Our country has a funny love-hate relationship with metric measurement. I think the most annoying part is when a single item has both imperial and metris components. (The Tormek TS-740 Work Station, which is actually made in Germany, has 5/8" x 11tpi threads.I suspect there is an interesting story behind this!)

The Tormek is really a metric tool.

I agree with your dislike for  combination scales. I can work with either unit; I just don't like looking at them together. Northeastern Ohio, where I lived until I retired, had a very good selection of nice used machinist tools at yard sales and second hand stores. Lots of nice Starrett, Brown and Sharpe and Lufkin tools reasonably priced. Unfortunately very few metric tools. I do not have a metric blade for a Starrett square. I just use the square like a marking gage and measure the blade projection with a 150 mm rule (the metric version of our very handy six inch rule).
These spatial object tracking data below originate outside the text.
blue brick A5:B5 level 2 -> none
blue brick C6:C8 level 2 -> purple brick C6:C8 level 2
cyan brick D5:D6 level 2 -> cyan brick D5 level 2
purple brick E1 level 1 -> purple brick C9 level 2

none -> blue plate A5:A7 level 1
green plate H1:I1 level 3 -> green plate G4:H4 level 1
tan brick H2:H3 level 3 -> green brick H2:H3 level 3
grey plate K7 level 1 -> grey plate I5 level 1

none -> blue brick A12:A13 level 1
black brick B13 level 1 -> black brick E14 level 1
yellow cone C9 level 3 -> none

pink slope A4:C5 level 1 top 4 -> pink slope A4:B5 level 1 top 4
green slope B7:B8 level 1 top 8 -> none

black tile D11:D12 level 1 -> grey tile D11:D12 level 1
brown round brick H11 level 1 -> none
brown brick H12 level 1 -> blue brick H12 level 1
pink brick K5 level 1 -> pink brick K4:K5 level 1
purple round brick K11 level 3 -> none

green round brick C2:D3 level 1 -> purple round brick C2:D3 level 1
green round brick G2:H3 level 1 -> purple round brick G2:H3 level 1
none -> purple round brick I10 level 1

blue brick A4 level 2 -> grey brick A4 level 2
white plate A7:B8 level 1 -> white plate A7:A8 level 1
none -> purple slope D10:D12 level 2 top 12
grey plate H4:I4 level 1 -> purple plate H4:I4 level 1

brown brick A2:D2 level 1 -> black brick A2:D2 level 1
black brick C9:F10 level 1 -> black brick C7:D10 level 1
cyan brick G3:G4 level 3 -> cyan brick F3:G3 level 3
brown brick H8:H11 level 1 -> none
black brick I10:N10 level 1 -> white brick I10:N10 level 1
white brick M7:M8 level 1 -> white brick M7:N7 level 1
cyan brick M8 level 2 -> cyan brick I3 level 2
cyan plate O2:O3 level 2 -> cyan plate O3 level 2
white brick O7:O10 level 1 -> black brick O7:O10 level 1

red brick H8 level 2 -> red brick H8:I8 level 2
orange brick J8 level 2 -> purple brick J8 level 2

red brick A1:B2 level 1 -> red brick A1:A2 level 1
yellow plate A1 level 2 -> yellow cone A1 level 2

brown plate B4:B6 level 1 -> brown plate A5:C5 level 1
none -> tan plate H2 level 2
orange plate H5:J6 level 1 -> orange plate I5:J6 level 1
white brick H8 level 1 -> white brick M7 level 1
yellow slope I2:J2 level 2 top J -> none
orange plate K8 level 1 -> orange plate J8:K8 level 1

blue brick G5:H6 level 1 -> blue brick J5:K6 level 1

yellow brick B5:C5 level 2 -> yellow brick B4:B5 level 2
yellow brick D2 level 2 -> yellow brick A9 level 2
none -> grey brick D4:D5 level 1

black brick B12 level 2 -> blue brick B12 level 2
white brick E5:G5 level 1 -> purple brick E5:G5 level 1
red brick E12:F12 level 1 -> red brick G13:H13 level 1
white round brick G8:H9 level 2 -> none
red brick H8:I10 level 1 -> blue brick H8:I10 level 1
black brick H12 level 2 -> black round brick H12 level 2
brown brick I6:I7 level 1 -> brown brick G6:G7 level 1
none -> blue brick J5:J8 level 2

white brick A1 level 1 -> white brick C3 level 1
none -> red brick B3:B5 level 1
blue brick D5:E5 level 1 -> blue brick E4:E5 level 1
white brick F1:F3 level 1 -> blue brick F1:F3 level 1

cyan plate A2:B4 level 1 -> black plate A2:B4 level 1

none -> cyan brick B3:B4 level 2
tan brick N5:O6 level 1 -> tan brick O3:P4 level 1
Lee Valley sells two sizes of very well made folding rules. The larger size folds out to two meters. It is all metric and has a depth gage section. The smaller size folds out to one meter. It is metric on one size and inch on the other. Both are remarkably inexpensive, quality , useful tools.

Ken

Ken S

SADW,

I finally tried Robin's Extended Universal Support Bar with my Chinese cleaver and kenjig with Jan's calculations. Setup was a breeze. The extended usb fit perfectly with the kenjig. No trial and error or micro adjusting. I used the SB-250 in horizontal position (Steve Bottorff's preferred technique.). Only one pass was necessary; my knife was merely dull. For a busy farmers' market sharpener, the larger support bar adjusts quickly for regular kitchen knives. Just use the regular I am pleased with Robin's larger support bar. My Chinese cleaver is now razor sharp again with pristine bevels.

Ken

Jan

#14
The two images below, show how I have modified the "Starrett square" for easy setting of the support – grindstone distance in the frame of the kenjig concept. The 12 mm Al sleeve is attached to the body of the square. The sleeve offsets the position of the universal support with respect to the zero on the ruler. This offset is compensated by the contact block made of two Al plates of trapezoidal shape. In this way the proper function of the ruler is preserved.  :)





The contact block is aligned so, that the centre of its front part meets the grindstone.

Jan

P.S.: I will keep using my wooden double-ended kenjigs for knives. This new tool is intended rather for non-common settings and emerging longer kenjigs.